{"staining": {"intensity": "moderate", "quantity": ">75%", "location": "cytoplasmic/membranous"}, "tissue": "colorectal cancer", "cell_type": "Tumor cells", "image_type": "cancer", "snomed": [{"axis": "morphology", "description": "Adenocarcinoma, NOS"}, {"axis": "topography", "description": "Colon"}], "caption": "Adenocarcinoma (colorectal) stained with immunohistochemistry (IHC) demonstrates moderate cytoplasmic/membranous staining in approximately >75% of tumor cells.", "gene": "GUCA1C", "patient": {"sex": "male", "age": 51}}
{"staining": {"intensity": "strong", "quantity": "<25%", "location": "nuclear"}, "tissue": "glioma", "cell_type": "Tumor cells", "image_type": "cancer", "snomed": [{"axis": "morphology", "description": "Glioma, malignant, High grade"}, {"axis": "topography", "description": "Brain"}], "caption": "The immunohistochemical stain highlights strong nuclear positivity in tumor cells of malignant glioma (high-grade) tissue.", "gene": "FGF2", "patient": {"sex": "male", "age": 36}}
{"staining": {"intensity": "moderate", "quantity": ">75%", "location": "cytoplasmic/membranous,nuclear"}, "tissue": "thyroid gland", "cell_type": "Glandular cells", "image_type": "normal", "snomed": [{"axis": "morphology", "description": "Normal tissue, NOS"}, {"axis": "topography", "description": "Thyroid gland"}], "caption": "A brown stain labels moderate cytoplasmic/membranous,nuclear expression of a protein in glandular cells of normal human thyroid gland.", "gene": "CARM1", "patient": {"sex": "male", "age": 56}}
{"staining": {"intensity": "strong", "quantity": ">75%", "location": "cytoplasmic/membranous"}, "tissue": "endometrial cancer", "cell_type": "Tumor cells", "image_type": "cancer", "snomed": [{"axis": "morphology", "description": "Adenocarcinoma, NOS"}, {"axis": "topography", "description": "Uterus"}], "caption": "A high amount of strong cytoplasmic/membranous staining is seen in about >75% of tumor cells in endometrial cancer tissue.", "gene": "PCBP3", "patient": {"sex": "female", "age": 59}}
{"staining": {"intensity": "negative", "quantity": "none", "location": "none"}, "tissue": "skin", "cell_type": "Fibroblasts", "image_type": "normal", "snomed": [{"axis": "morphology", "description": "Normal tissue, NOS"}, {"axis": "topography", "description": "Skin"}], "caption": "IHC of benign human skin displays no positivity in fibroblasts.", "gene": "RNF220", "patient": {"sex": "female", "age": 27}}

________________________

_Task requirements_
Transcribe every entry exactly.

_Reply_
{"staining": {"intensity": "moderate", "quantity": ">75%", "location": "cytoplasmic/membranous"}, "tissue": "colorectal cancer", "cell_type": "Tumor cells", "image_type": "cancer", "snomed": [{"axis": "morphology", "description": "Adenocarcinoma, NOS"}, {"axis": "topography", "description": "Colon"}], "caption": "Adenocarcinoma (colorectal) stained with immunohistochemistry (IHC) demonstrates moderate cytoplasmic/membranous staining in approximately >75% of tumor cells.", "gene": "GUCA1C", "patient": {"sex": "male", "age": 51}}
{"staining": {"intensity": "strong", "quantity": "<25%", "location": "nuclear"}, "tissue": "glioma", "cell_type": "Tumor cells", "image_type": "cancer", "snomed": [{"axis": "morphology", "description": "Glioma, malignant, High grade"}, {"axis": "topography", "description": "Brain"}], "caption": "The immunohistochemical stain highlights strong nuclear positivity in tumor cells of malignant glioma (high-grade) tissue.", "gene": "FGF2", "patient": {"sex": "male", "age": 36}}
{"staining": {"intensity": "moderate", "quantity": ">75%", "location": "cytoplasmic/membranous,nuclear"}, "tissue": "thyroid gland", "cell_type": "Glandular cells", "image_type": "normal", "snomed": [{"axis": "morphology", "description": "Normal tissue, NOS"}, {"axis": "topography", "description": "Thyroid gland"}], "caption": "A brown stain labels moderate cytoplasmic/membranous,nuclear expression of a protein in glandular cells of normal human thyroid gland.", "gene": "CARM1", "patient": {"sex": "male", "age": 56}}
{"staining": {"intensity": "strong", "quantity": ">75%", "location": "cytoplasmic/membranous"}, "tissue": "endometrial cancer", "cell_type": "Tumor cells", "image_type": "cancer", "snomed": [{"axis": "morphology", "description": "Adenocarcinoma, NOS"}, {"axis": "topography", "description": "Uterus"}], "caption": "A high amount of strong cytoplasmic/membranous staining is seen in about >75% of tumor cells in endometrial cancer tissue.", "gene": "PCBP3", "patient": {"sex": "female", "age": 59}}
{"staining": {"intensity": "negative", "quantity": "none", "location": "none"}, "tissue": "skin", "cell_type": "Fibroblasts", "image_type": "normal", "snomed": [{"axis": "morphology", "description": "Normal tissue, NOS"}, {"axis": "topography", "description": "Skin"}], "caption": "IHC of benign human skin displays no positivity in fibroblasts.", "gene": "RNF220", "patient": {"sex": "female", "age": 27}}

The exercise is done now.